Applied Nanotech, Inc. (ANI), a PEN Inc. company(PEN), announces successful completion and test of fiberglass ballistic and blast-resistant armor panels that incorporate printed electronic antennas capable of sending and receiving radio communications and jamming enemy communication signals. The armor provides multi-channel communications and advanced active protection for vehicles, ships and buildings.
The multi-function armor eliminates the need for multiple high-profile communications antenna structures on military vehicles and ships, making them less visible and identifiable in hostile situations. The armor-incased antennas also have jamming capability to block radio signals, such as those used to remotely trigger explosives, including improvised explosive devices (IEDs).
Two wideband low-profile antennas have been developed, each capable of carrying signals at multiple frequencies. Together they provide electronic warfare, jamming and communication capabilities. ANI partners in the program are Armortex, maker of bullet-, blast- and forced entry-resistant products, The University of Tennessee at Knoxville and Villanova University. The research, supported by a federal Small Business Technology Transfers program (STTR) sponsored by the Office of Naval Research (ONR), combines the knowledge and experience of printed electronics of ANI with the antenna design and modeling capabilities of UT Knoxville and Villanova, and bullet-resistant fiberglass panel products manufactured by Armortex.
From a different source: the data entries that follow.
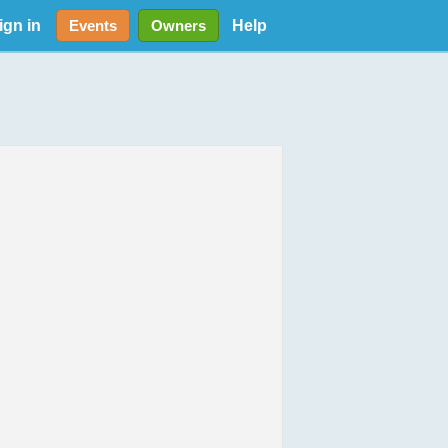
ign in
Help
Events
Owners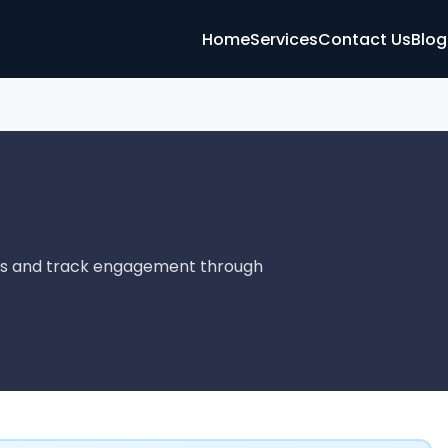
Home
Services
Contact Us
Blog
ads and track engagement through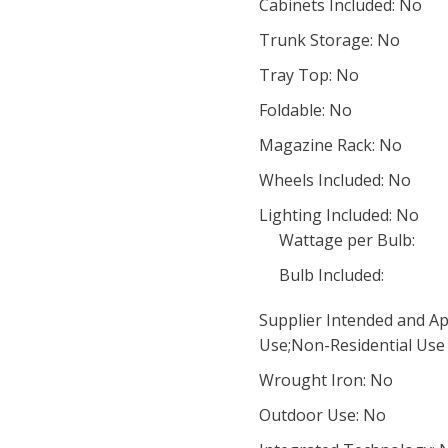
Cabinets Included: No
Trunk Storage: No
Tray Top: No
Foldable: No
Magazine Rack: No
Wheels Included: No
Lighting Included: No
Wattage per Bulb:
Bulb Included:
Supplier Intended and Ap
Use;Non-Residential Use
Wrought Iron: No
Outdoor Use: No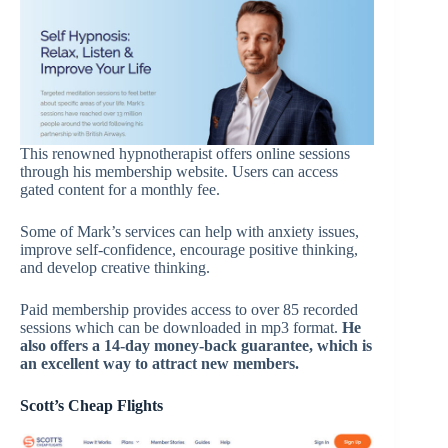
This renowned hypnotherapist offers online sessions
through his membership website. Users can access
gated content for a monthly fee.
Some of Mark’s services can help with anxiety issues,
improve self-confidence, encourage positive thinking,
and develop creative thinking.
Paid membership provides access to over 85 recorded
sessions which can be downloaded in mp3 format.
He
also offers a 14-day money-back guarantee
,
which is
an excellent way to attract new members.
Scott’s Cheap Flights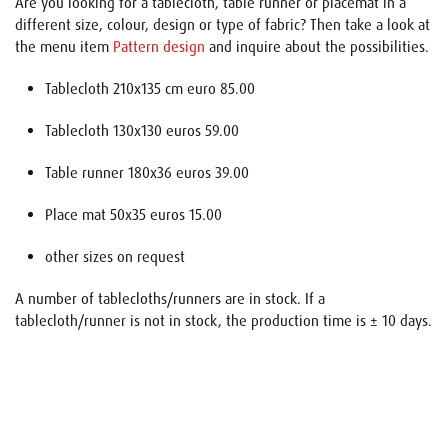
Are you looking for a tablecloth, table runner or placemat in a
different size, colour, design or type of fabric? Then take a look at
the menu item
Pattern design
and inquire about the possibilities.
Tablecloth 210x135 cm euro 85.00
Tablecloth 130x130 euros 59.00
Table runner 180x36 euros 39.00
Place mat 50x35 euros 15.00
other sizes on request
A number of tablecloths/runners are in stock. If a
tablecloth/runner is not in stock, the production time is ± 10 days.
Name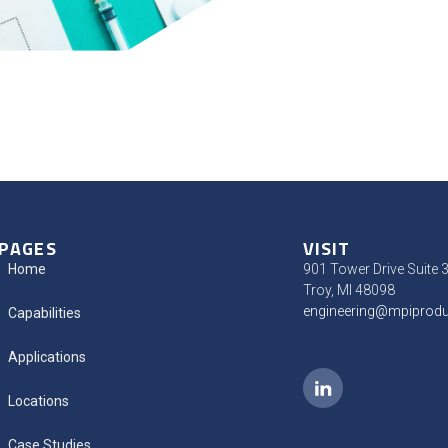
PAGES
VISIT
Home
901 Tower Drive Suite 
Troy, MI 48098
engineering@mpiprod
Capabilities
Applications
Locations
Case Studies​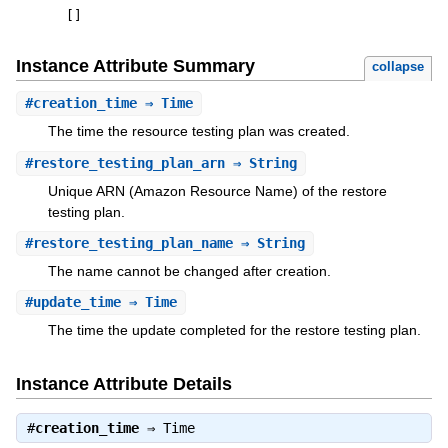
[
]
Instance Attribute Summary
collapse
#
creation_time
⇒ Time
The time the resource testing plan was created.
#
restore_testing_plan_arn
⇒ String
Unique ARN (Amazon Resource Name) of the restore
testing plan.
#
restore_testing_plan_name
⇒ String
The name cannot be changed after creation.
#
update_time
⇒ Time
The time the update completed for the restore testing plan.
Instance Attribute Details
#
creation_time
⇒
Time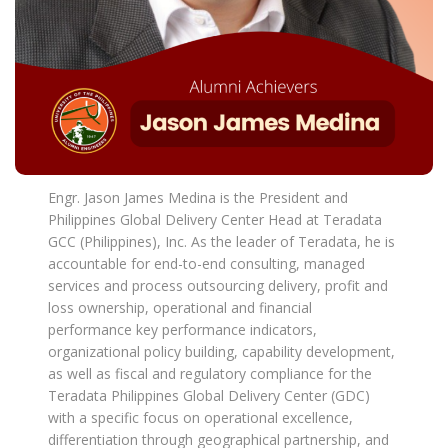
Engr. Jason James Medina is the President and
Philippines Global Delivery Center Head at Teradata
GCC (Philippines), Inc. As the leader of Teradata, he is
accountable for end-to-end consulting, managed
services and process outsourcing delivery, profit and
loss ownership, operational and financial
performance key performance indicators,
organizational policy building, capability development,
as well as fiscal and regulatory compliance for the
Teradata Philippines Global Delivery Center (GDC)
with a specific focus on operational excellence,
differentiation through geographical partnership, and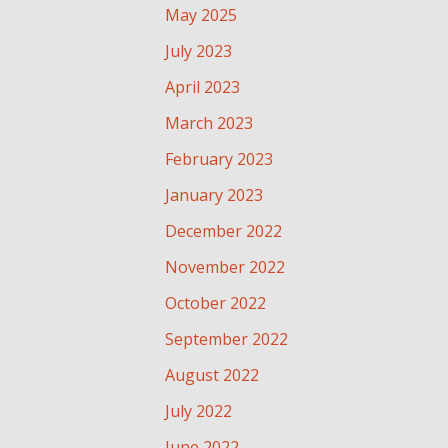
May 2025
July 2023
April 2023
March 2023
February 2023
January 2023
December 2022
November 2022
October 2022
September 2022
August 2022
July 2022
June 2022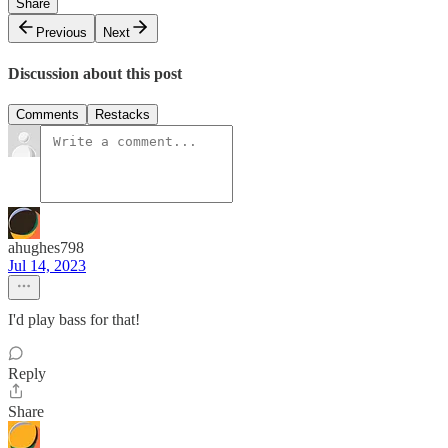
Share
Previous
Next
Discussion about this post
Comments
Restacks
ahughes798
Jul 14, 2023
I'd play bass for that!
Reply
Share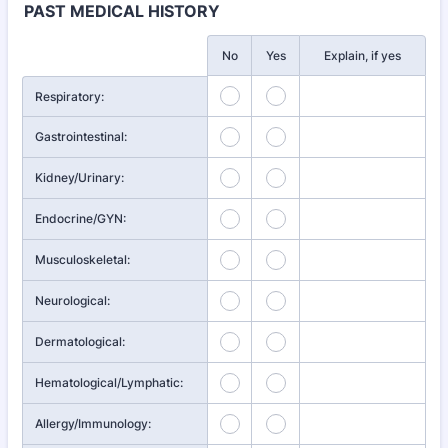
PAST MEDICAL HISTORY
Rows
No
Yes
Explain, if yes
Respiratory:
Gastrointestinal:
Kidney/Urinary:
Endocrine/GYN:
Musculoskeletal:
Neurological:
Dermatological:
Hematological/Lymphatic:
Allergy/Immunology: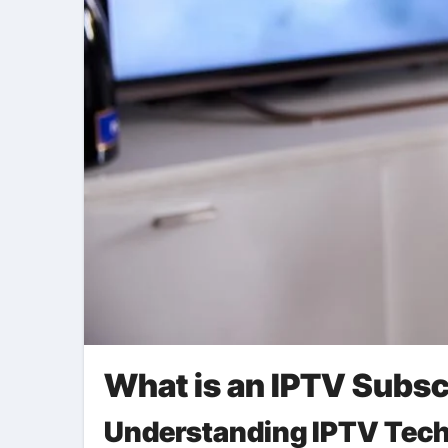
What is an IPTV Subsc
Understanding IPTV Tec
"Applied Nanotech and the university partners have made impressive technology strides to create new applications for our existing product line," says Rick Snelling, Vice President/General Manager of Armortex.
"The applications of printed electronics are vast; ANI offers the knowledge and experience to help realize the potential," says Dr. Richard Fink, President, Applied Nanotech. "This success demonstrates our comprehensive capabilities as the PEN design center."
"This has been a challenging yet exciting program to take a passive composite material and create a complex antenna structure that not only provides ballistic protection but also may help defeat improvised explosive devices and other threats," says Dr. Aly Fathy, Professor, Department of Electrical and Computer Engineering at UT Knoxville. "This program is a synergistic combination of functional requirements, materials, novel design, modeling and testing," says Dr. Ahmad Hoorfar, Professor and Director of Antenna Research Laboratory, Department of Electrical and Computer Engineering, Villanova University.